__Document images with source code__
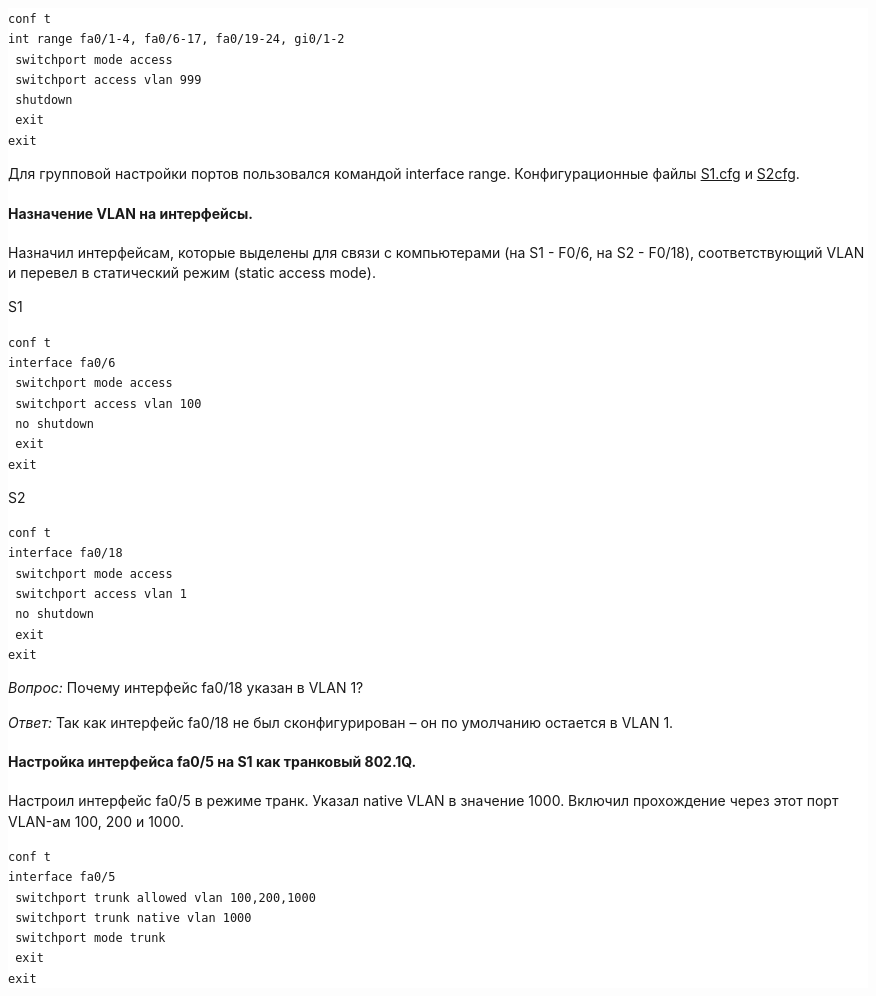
   ```
  conf t
  int range fa0/1-4, fa0/6-17, fa0/19-24, gi0/1-2
   switchport mode access
   switchport access vlan 999
   shutdown
   exit
  exit
  ```

Для групповой настройки портов пользовался командой interface range. Конфигурационные файлы [S1.cfg](https://github.com/darkmikos/otus.ru/blob/master/lab05/ipv4/S1.cfg) и [S2cfg](https://github.com/darkmikos/otus.ru/blob/master/lab05/ipv4/S2.cfg).

#### Назначение VLAN на интерфейсы.

Назначил интерфейсам, которые выделены для связи c компьютерами (на S1 - F0/6, на S2 - F0/18), соответствующий VLAN и перевел в статический режим (static access mode).

S1

```
conf t
interface fa0/6
 switchport mode access
 switchport access vlan 100
 no shutdown
 exit
exit
```

S2

```
conf t
interface fa0/18
 switchport mode access
 switchport access vlan 1
 no shutdown
 exit
exit
```

*Вопрос:* Почему интерфейс fa0/18 указан в VLAN 1?

*Ответ:* Так как интерфейс fa0/18 не был сконфигурирован – он по умолчанию остается в VLAN 1.

#### Настройка интерфейса fa0/5 на S1 как транковый 802.1Q.

Настроил интерфейс fa0/5 в режиме транк. Указал native VLAN в значение 1000. Включил прохождение через этот порт VLAN-ам 100, 200 и 1000. 

```
conf t
interface fa0/5
 switchport trunk allowed vlan 100,200,1000
 switchport trunk native vlan 1000
 switchport mode trunk
 exit
exit
```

__What the task requires__
Write all the lines above out again exactly, minus the images.

__Task response__
   ```
  conf t
  int range fa0/1-4, fa0/6-17, fa0/19-24, gi0/1-2
   switchport mode access
   switchport access vlan 999
   shutdown
   exit
  exit
  ```

Для групповой настройки портов пользовался командой interface range. Конфигурационные файлы [S1.cfg](https://github.com/darkmikos/otus.ru/blob/master/lab05/ipv4/S1.cfg) и [S2cfg](https://github.com/darkmikos/otus.ru/blob/master/lab05/ipv4/S2.cfg).

#### Назначение VLAN на интерфейсы.

Назначил интерфейсам, которые выделены для связи c компьютерами (на S1 - F0/6, на S2 - F0/18), соответствующий VLAN и перевел в статический режим (static access mode).

S1

```
conf t
interface fa0/6
 switchport mode access
 switchport access vlan 100
 no shutdown
 exit
exit
```

S2

```
conf t
interface fa0/18
 switchport mode access
 switchport access vlan 1
 no shutdown
 exit
exit
```

*Вопрос:* Почему интерфейс fa0/18 указан в VLAN 1?

*Ответ:* Так как интерфейс fa0/18 не был сконфигурирован – он по умолчанию остается в VLAN 1.

#### Настройка интерфейса fa0/5 на S1 как транковый 802.1Q.

Настроил интерфейс fa0/5 в режиме транк. Указал native VLAN в значение 1000. Включил прохождение через этот порт VLAN-ам 100, 200 и 1000. 

```
conf t
interface fa0/5
 switchport trunk allowed vlan 100,200,1000
 switchport trunk native vlan 1000
 switchport mode trunk
 exit
exit
```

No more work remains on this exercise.